**PROVIDED TEXT**:
* * * * * * *

Blog

Building Resilient Public Networking on AWS - Part 5 - Managing HTTP Clients and TCP Persistent Connections for Failover

Jaime Navarro Santapau

Updated September 5, 2025

8 minutes

Welcome to the concluding chapter of our blog series. Over the course of this series, we’ve explored advanced networking strategies for regional evacuation, failover, and robust disaster recovery. Let’s recap our journey:

Revisiting Networking Concepts from the Client’s Perspective: We laid the foundation by exploring essential networking concepts, offering insights into client interactions and network design principles. Catch up here.
Deploy Secure Public Web Endpoints: Next, we demonstrated how to deploy public web endpoints securely on AWS, manage DNS with Route 53, and integrate with third-party DNS hosting providers. The detailed guide is here.
Region Evacuation with DNS Approach: We discussed deploying multi-region web server infrastructure and examined DNS-based region evacuation using AWS Route 53. Explore the details here.
Region Evacuation with Static Anycast IP Approach: In our fourth post, we explored a better regional evacuation approach, using AWS Global Accelerator with static anycast IPs, analyzing their advantages and trade-offs. Review it here.
In this final post, we turn our attention to a critical, often-overlooked factor: client TCP persistent connections. We’ll discuss how these persistent connections can impact the failover and disaster recovery strategies we’ve outlined and why addressing this behavior is important for ensuring seamless application availability.

As in previous posts, we have a GitHub repository to complement this blog series. It provides Infrastructure as Code (IaC) using AWS Cloud Development Kit (CDK), allowing you to deploy and manage the necessary infrastructure effortlessly.

Introduction

As mentioned, we will discuss how TCP persistent connections impact the failover and disaster recovery strategies covered in this series and why addressing this behavior is important for ensuring seamless application availability.

In the previous blog posts, we’ve explored two regional evacuation strategies to improve resiliency. However, an important flaw exists: these strategies are only effective when HTTP clients establish new TCP connections, since only then will traffic be correctly routed to a healthy region.

Generally, failover works as expected when a backend fails and creates timeouts due to a delay in the response. In these cases, those timeouts break existing TCP connections, making HTTP clients create new connections that are routed to a healthy region.

* * * * * * *

**GIVEN RECORDS**:
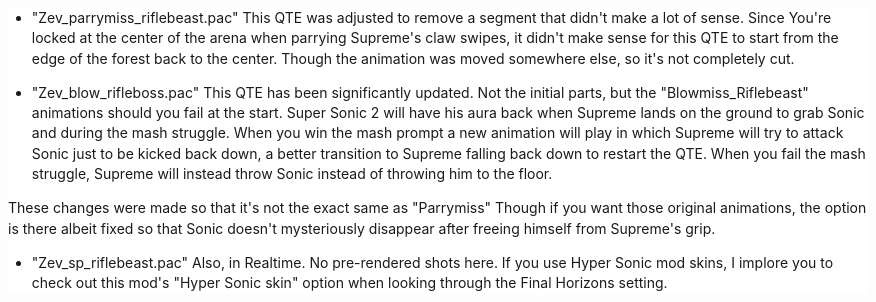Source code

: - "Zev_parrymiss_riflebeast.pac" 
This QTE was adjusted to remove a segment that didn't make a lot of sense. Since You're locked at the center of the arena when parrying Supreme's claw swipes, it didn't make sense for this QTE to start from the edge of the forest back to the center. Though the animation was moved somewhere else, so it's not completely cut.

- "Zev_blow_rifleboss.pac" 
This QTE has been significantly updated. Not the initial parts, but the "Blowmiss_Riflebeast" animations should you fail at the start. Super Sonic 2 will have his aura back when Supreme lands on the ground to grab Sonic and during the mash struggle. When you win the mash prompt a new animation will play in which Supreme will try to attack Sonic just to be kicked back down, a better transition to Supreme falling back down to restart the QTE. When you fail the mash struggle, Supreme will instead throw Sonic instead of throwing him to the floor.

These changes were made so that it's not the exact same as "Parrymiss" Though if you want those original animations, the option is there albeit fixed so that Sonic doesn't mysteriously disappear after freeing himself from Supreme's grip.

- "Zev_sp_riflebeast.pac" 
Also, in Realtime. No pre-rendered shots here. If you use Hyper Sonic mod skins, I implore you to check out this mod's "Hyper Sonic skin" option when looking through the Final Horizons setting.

* * * * * * *

Answer these from the AWS failover blog post:
(a) Which tool does the companion GitHub repository use to provide Infrastructure as Code?
(b) Which AWS service did the fourth post use for the static anycast IP approach?
(c) Under what condition are the two regional evacuation strategies effective?
The records come from a different source than the text.

**WORKED SOLUTION**:
(a) AWS Cloud Development Kit (CDK).
(b) AWS Global Accelerator.
(c) They are effective only when HTTP clients establish new TCP connections.